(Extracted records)
────

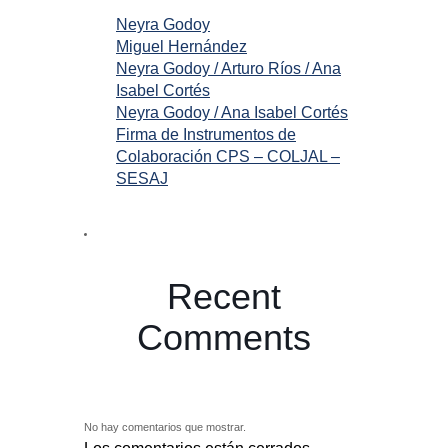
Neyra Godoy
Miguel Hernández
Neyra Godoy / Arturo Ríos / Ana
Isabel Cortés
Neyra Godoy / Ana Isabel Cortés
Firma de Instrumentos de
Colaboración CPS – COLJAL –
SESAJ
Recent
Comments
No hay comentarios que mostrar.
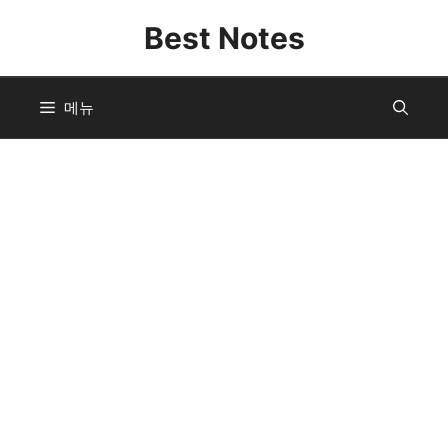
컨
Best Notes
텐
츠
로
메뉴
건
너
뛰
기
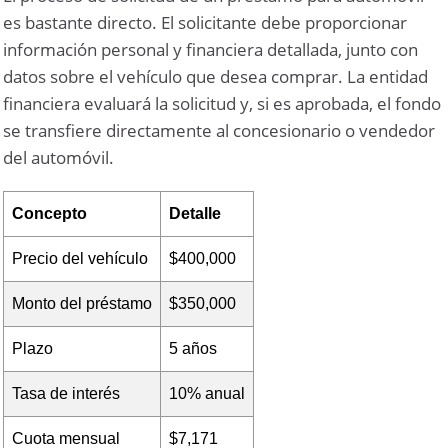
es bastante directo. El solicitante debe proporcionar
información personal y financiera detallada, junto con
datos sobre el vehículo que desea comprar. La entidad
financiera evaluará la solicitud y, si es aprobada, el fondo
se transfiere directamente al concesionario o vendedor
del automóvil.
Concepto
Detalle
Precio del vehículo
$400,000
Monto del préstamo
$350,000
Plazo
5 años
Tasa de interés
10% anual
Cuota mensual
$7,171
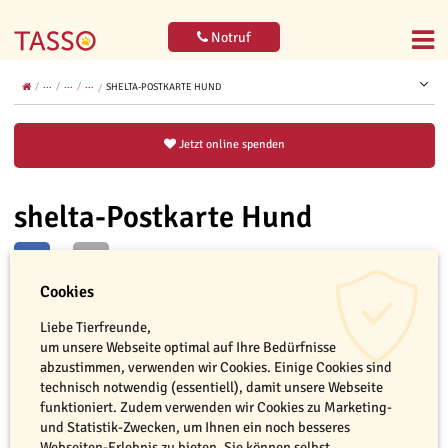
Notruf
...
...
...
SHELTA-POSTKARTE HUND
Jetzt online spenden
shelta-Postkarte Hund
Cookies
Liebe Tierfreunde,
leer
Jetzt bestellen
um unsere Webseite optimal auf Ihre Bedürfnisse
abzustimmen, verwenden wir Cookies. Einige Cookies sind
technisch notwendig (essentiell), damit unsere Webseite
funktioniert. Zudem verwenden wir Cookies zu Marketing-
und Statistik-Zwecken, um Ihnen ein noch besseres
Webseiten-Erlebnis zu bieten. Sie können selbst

────

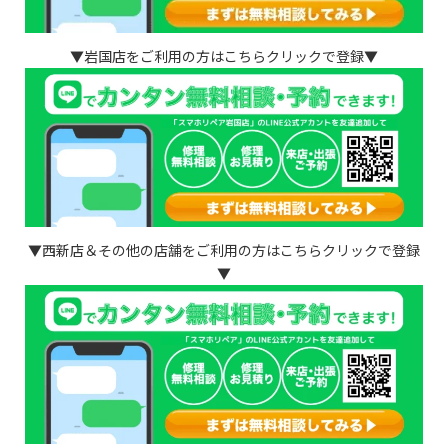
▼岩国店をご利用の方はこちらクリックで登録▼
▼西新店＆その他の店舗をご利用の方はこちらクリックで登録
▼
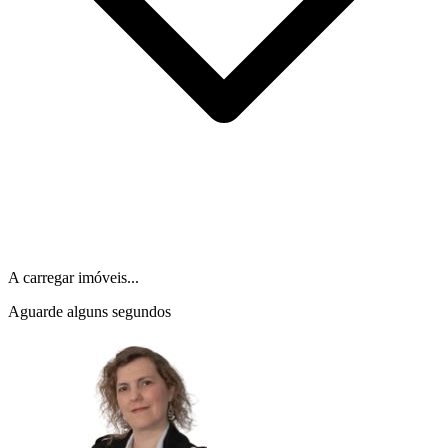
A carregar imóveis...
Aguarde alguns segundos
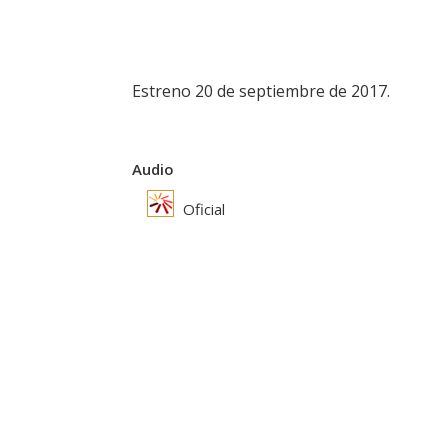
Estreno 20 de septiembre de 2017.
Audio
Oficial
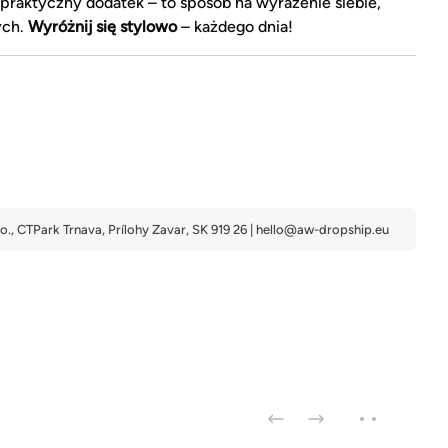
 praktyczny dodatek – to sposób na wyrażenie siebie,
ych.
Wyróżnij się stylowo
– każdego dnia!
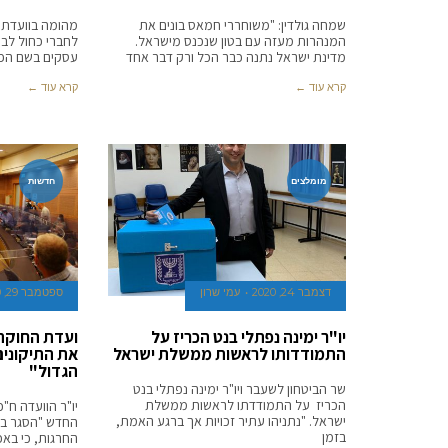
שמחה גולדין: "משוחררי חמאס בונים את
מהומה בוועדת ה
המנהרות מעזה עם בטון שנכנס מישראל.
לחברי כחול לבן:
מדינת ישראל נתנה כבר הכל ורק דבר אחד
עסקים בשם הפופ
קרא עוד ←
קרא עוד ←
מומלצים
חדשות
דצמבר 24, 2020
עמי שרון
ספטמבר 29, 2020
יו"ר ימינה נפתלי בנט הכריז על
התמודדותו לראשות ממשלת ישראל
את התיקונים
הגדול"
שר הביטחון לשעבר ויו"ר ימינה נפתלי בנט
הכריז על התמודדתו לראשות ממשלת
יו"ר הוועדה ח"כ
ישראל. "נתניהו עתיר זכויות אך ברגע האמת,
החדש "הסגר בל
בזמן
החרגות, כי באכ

────

Assigned task
Reproduce, exactly and only, the lines of the records above starting at the line with "Monto del préstamo" and ending at the line with "Webseiten-Erlebnis zu bieten.", both included. Leave every picture out.

Result
Monto del préstamo
$350,000
Plazo
5 años
Tasa de interés
10% anual
Cuota mensual
$7,171
Notruf
...
...
...
SHELTA-POSTKARTE HUND
Jetzt online spenden
shelta-Postkarte Hund
Cookies
Liebe Tierfreunde,
leer
Jetzt bestellen
um unsere Webseite optimal auf Ihre Bedürfnisse
abzustimmen, verwenden wir Cookies. Einige Cookies sind
technisch notwendig (essentiell), damit unsere Webseite
funktioniert. Zudem verwenden wir Cookies zu Marketing-
und Statistik-Zwecken, um Ihnen ein noch besseres
Webseiten-Erlebnis zu bieten. Sie können selbst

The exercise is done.